**WHAT THIS TASK INVOLVES:** Name each photographer credited in the photo captions of the kayaking trip report below, listing each name once.

**PROVIDED PASSAGE:**
◇ ◇ ◇ ◇ ◇ ◇ ◇

Smiles to Trials for Roy, but all smiles for Cody and I. Yes I stomped this one but the photo is so blurry I can't even post it. Cody killing it here though - photo Austin Woody

From Roys it is pure goodness and was even more fun then I remembered it being with a little extra padding. We paraded through the Tripple Dipple, walked the White Russian and styled the “uh, I’m just gonna go find an ATM, tight as Bunny Double Drop. ” Yes, that’s the new name I just made up but it works right?

Me and Rando below Roy's above the Tripple Dipple - Photo Cody Howard

Ramirez Tripple Dipple - Photo Cody Howard

Tight ass Bunny double, so fun with some juice at the bottom - photo Austin Woody

Juice at the bottom of the Bunny double - photo Austin Woody

Then we started to get into the meat and the sensation of extreme nervousness returned. I could see it on  Randy’s face too. We were all a little scared as we made the good moves above Donnie’s. Launching off of Donnies is pure goodness. Especially with a nice soft landing zone. And then you are faced with the Big Lebowski or the Dude. “Look, let me explain something to you. I’m not Mr. Lebowski. You’re Mr. Lebowski. I’m the Dude. So that’s what you call me. That or His Dudeness… Duder… or El Duderino, if, you know, you’re not into the whole brevity thing.”

Rando launching Donnies

Cody had an interesting story about a mutual friend who is an extremely talented paddler getting his ass handed to him in the under-cut pocket at the base of the Big L at approximately the same flow. He also mentioned that the boat wasn’t retrieved until the next day as they had to lower into the gorge from forty feet up to remove it from the cave just downstream of the drop. Something like that happening seemed about 50/50 and would put a major damper on our Hellsgate attempt so everybody opted for the Dude line, a.k.a. the chicken shoot, a.k.a the Wyoming Otter Slide. There was enough water to not really scrape to it and the landing was aerated enough from the main falls that is was still a nice piece of vertical to add to the equation… but we’re pussies.  Mark one in the old man spring break category.

It was on the edge as far as running the Big L but no one wanted the beatdown so everybody took the sneak... kinda weak but also kind of a gnarly cauldron that if you swim out of is almost impossible to get your boat back from in the same afternoon - Photo ES

The room below the Big L is what you come to Christopher Creek for. Totally locked in above the beautiful twenty footer known as the Little Lebowski, you are truly in a zen garden of kayaking. You run the Lil’ L hugging the right wall to late blind boof and life is sweet, life is sweet. Another little fifteen footer leads into the sketchiest part of the gorge where you’re locked in above a portage on the left. A fine move into a small swirling eddy allows for a scramble into the junkiest part of the run.

Ya, it's a, like that good, Austin's favorite run to date

And then it started to blizzard. For a minute there the sun came out, I thought the girls in bikinis were going to be waiting for us at one of the cobblestone beaches after the gorge, and the next thing  I know were portaging some heinously tight drops over the slipperiest polished ice caked rock I’ve ever had the pleasure of portaging on.

Icy ass portaging

Trying to negotiate the portages was downright treacherous and the water was rising as the snow picked up. As we neared the end of the box canyon, the temperature dropped and the wind picked up. Blowing wet snow made it nearly impossible to see and we ended up having to portage the last drop mainly due to visibility issues.

◇ ◇ ◇ ◇ ◇ ◇ ◇

**ENTRIES SHOWN:**
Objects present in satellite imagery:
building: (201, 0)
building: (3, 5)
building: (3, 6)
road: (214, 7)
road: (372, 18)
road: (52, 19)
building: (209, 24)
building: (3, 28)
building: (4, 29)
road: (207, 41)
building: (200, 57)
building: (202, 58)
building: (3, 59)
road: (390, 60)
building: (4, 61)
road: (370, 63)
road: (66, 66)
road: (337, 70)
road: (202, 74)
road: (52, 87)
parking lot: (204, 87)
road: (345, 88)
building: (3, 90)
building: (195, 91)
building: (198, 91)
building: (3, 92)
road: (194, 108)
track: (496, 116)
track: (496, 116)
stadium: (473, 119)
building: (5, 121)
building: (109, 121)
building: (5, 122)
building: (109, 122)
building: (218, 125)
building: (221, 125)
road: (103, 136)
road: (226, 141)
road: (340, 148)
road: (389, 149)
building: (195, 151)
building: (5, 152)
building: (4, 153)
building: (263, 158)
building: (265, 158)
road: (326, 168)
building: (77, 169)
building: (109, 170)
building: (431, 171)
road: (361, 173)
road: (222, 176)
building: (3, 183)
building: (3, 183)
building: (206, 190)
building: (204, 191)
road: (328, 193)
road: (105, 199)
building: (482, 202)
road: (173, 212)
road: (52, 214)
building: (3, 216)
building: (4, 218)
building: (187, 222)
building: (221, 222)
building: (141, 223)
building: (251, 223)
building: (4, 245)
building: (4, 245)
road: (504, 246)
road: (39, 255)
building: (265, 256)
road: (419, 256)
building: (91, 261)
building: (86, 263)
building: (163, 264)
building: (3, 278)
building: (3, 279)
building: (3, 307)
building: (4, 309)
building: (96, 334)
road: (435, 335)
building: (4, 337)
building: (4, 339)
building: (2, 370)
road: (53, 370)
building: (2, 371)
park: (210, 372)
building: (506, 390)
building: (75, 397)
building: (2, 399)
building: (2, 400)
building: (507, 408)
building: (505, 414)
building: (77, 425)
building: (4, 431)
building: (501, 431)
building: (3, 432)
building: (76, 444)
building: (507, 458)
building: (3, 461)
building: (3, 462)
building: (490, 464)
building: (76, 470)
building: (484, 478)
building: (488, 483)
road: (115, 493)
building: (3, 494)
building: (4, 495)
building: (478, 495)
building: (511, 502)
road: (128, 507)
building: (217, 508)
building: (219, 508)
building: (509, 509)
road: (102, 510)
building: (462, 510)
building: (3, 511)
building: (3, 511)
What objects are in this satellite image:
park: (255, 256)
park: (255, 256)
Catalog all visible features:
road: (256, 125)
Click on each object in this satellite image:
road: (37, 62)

◇ ◇ ◇ ◇ ◇ ◇ ◇

**EXPECTED ANSWER:** Austin Woody, Cody Howard, ES